RECORDS PROVIDED: Begin

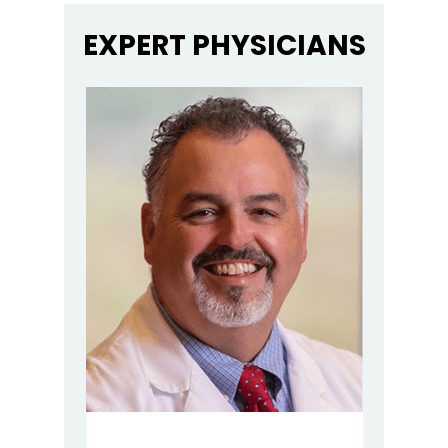
EXPERT PHYSICIANS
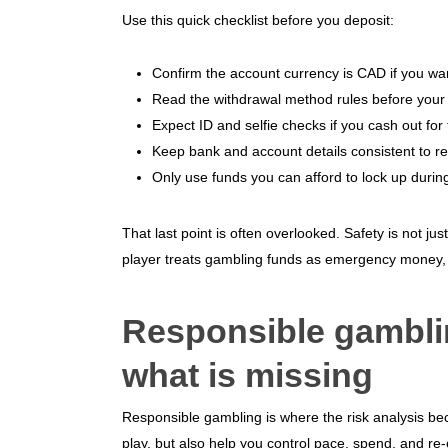
Use this quick checklist before you deposit:
Confirm the account currency is CAD if you wa
Read the withdrawal method rules before your fi
Expect ID and selfie checks if you cash out for t
Keep bank and account details consistent to r
Only use funds you can afford to lock up during 
That last point is often overlooked. Safety is not jus
player treats gambling funds as emergency money, 
Responsible gamblin
what is missing
Responsible gambling is where the risk analysis be
play, but also help you control pace, spend, and re-en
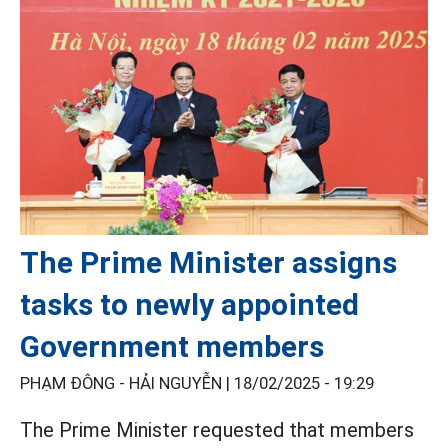
The Prime Minister assigns
tasks to newly appointed
Government members
PHẠM ĐÔNG - HẢI NGUYỄN |
18/02/2025 - 19:29
The Prime Minister requested that members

RECORDS PROVIDED: End

What is needed is an exact copy of the lines from the one containing "Expect ID and" through the last line of the records, with every picture left out.

_ANSWER SECTION:_
Expect ID and selfie checks if you cash out for t
Keep bank and account details consistent to r
Only use funds you can afford to lock up during 
That last point is often overlooked. Safety is not jus
player treats gambling funds as emergency money, 
Responsible gamblin
what is missing
Responsible gambling is where the risk analysis be
play, but also help you control pace, spend, and re-en
The Prime Minister assigns
tasks to newly appointed
Government members
PHẠM ĐÔNG - HẢI NGUYỄN |
18/02/2025 - 19:29
The Prime Minister requested that members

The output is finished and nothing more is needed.